(Excerpted passage begins)
During linear displacements in Hele-Shaw cells, when a more viscous liquid is displaced by a less viscous one, the displacement can be characterized by two dimensionless numbers: the mobility ratio M, which for a Hele-Shaw cell (i.e., no porous media) is the viscosity ratio of displaced fluid to the displacing fluid [18,19], and the instability number, which is an indication of whether viscous fingering will occur during displacement [20]. The mobility ratio is in the order of 1000 for water and surfactant, and, with polymer, M drops to 10. This shows the effect of the polymer viscosity on the local displacement efficiency. The instability number was also determined for each displacement through the Coskuner and Bentsen approach [20]. These numbers do not satisfy the condition of stable displacement (Ist < π2), meaning that the displacements will be unstable (i.e., viscous fingering will occur) even when polymer is added to water. The Reynolds number for each water and chemical flood was less than 1, reaching the creeping flow condition (creeping flow, Re < l)—i.e., the study flow rates can be present in oil reservoirs.
Before interpreting the results of the flooding tests conducted in the Hele-Shaw cell, repeated tests were carried out. Error bars and ANOVA two-factor tests were performed to determine the uncertainty of repeated tests. Four repeat waterflooding experiments and two repeat flooding experiments per chemical injected (i.e., surfactant, polymer, and SP) were run to test the reproducibility of the results. All the tests were run at 0.3 mL/min and the oil recovery factors were calculated and collected at each pore volume injected. The ANOVA analysis was applied in each pore volume data of the water and chemical flooding tests; therefore, sixteen ANOVA tests were run in total.
For a 0.05 level of significance, the hypothesis (Ho) of no difference among flooding test was tested for each pore volume data of each flooding (i.e., water, surfactant, polymer, and SP). The hypothesis was only rejected for the four runs of waterflooding, meaning that the oil recovery values varied in every run and there was no reproducibility in the waterflooding tests. This fact can be graphically seen in the large range of uncertainty of the error bars in 1 and 2 PV of water flooding, which were found to be ±1.9% and ±4.2% of the oil in place, respectively (see Figure 5). The variation in the oil recovery with waterflooding is associated with the adverse viscosity ratio between water and crude oil, which affects the front behavior of the flooding. For most of the surfactant, polymer, and SP flooding runs, the error bars were found to be approximately ±1% of the oil in place, meaning that there was reproducibility in the performance of these fluids during the tests.

2.3. Experimental Procedure

Before each experiment, the cell was cleaned with regular liquid soap and a soft sponge to prevent any scratching and erosion. The cell was first saturated with de-ionized water at a constant flow rate of 1 mL/min in a vertical position to avoid any air bubble entrapment. The final volume of water in the system was considered as the pore volume of the cell. The cell was then placed in a levelled horizontal position, and the water was displaced by crude oil at a constant flow rate of 0.3 mL/min. The water displaced during the oil flood was used to calculate the initial oil saturation in the cell. After saturating the cell with oil, this one was then flooded with different aqueous chemical solutions (i.e., water, surfactant, polymer, and SP) at constant flow rates of 0.3 mL/min until 4 PV of the solutions were injected.
(Excerpted passage ends)
(Supplied material begins)
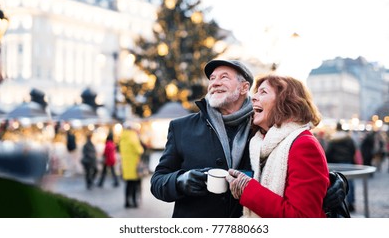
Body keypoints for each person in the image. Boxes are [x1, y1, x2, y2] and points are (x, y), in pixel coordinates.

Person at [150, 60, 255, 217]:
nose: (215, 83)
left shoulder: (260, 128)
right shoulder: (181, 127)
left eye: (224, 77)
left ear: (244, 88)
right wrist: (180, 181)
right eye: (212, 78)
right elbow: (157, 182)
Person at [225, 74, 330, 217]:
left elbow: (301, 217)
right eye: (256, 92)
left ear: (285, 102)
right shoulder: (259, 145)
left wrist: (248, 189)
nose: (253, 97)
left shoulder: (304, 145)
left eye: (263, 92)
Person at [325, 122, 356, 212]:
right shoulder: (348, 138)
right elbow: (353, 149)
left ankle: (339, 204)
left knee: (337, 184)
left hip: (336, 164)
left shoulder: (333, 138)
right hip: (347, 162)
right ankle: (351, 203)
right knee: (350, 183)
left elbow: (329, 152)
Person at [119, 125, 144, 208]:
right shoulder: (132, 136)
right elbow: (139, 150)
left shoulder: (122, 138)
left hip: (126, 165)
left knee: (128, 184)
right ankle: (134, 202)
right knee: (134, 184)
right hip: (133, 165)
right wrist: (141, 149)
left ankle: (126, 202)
(Supplied material ends)
(Supplied material begins)
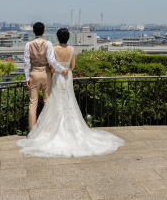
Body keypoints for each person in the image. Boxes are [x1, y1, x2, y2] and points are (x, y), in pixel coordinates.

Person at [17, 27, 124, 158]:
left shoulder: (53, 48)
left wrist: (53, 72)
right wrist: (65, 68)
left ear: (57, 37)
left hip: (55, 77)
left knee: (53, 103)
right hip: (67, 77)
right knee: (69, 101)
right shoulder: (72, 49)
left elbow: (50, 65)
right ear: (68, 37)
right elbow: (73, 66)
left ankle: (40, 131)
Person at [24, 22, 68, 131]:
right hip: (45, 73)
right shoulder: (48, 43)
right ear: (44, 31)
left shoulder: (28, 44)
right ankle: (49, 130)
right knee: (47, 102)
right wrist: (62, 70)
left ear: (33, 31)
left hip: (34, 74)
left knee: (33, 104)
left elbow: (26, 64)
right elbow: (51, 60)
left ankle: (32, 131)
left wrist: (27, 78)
(Supplied material ends)
(Supplied material begins)
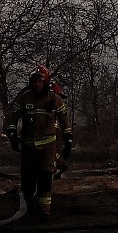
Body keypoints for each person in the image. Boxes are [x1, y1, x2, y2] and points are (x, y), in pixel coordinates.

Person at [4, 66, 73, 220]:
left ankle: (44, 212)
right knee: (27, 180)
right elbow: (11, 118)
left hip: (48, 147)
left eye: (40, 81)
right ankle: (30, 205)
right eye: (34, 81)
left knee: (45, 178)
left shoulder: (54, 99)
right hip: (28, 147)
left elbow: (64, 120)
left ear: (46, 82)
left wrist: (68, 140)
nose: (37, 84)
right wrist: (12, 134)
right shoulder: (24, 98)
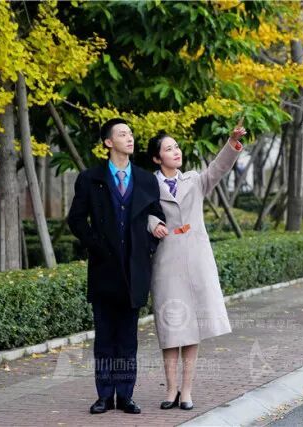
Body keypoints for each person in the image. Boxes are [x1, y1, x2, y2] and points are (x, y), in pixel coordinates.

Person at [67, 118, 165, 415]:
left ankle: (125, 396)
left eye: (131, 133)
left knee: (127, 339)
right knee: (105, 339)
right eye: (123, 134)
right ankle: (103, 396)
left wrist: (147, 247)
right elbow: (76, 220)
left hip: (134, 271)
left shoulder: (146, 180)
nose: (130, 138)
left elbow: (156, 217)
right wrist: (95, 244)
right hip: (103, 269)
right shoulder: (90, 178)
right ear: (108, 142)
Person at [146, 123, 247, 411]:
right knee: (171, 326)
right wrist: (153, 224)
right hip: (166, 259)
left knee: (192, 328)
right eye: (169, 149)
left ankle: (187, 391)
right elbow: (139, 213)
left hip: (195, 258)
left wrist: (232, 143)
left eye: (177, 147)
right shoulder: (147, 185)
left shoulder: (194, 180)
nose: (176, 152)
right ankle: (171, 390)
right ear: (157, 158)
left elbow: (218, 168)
(Supplied material ends)
Task ▸
Continue the passage on oil displacement experiments in a Hele-Shaw cell, starting after its last sentence about injecting 4 PV of the solutions.

Solved problem ▸
During the floods, the pressure in the injection port and pictures were taken and monitored every 30 s. All the tests were carried out at room temperature ≈25 °C and fluids were produced at atmospheric pressure. The produced fluids (some of them in the form of emulsions) were collected, at the end of each pore volume injected, in graduated cylinder tubes. The tubes were then left for 24 h in ambient conditions to allow a complete separation of the oil from the aqueous solutions. The fractions of oil and water collected were considered as part of the material balance analysis.

3. Results and Discussion

3.1. Water Flooding Tests

Figure 6 shows the image sequences for water flooding in crude oil. The sequences show how water penetrates and fingers through the viscous oil. In these figures, “BT” refers to the breakthrough of water to the production corner of the cell (i.e., the top right-hand corner). Comparing the data between the balance and the volume injected by the pump, it is observed that before breakthrough (early times), oil is not displaced at the same rate as the water is injected into the cell. The water fingers grow or advance in the direction of the pressure gradient, pushing oil ahead of and increasing the pressure in the model. Once breakthrough occurs, the pressure across the cell declines sharply, meaning that further injected water is flowing through pre-formed water pathways. As the pressure drops, the water channels are pinched (the area swept by water decreases) and the real area swept by water is shown right after breakthrough; see the ‘‘After BT’’ frames.
Figure 7 plots the cumulative oil recovery obtained from the material balance for waterflooding at a constant flow rate of 0.3 mL/min, as well as the pressure drop in the system. In this figure, the water breakthrough can be identified when the pressure line reaches its first local maximum, and right afterwards the slope of the line changes. The pressure at breakthrough is 10.3 kPa and the cumulative oil recovery at this point is 20% OOIP.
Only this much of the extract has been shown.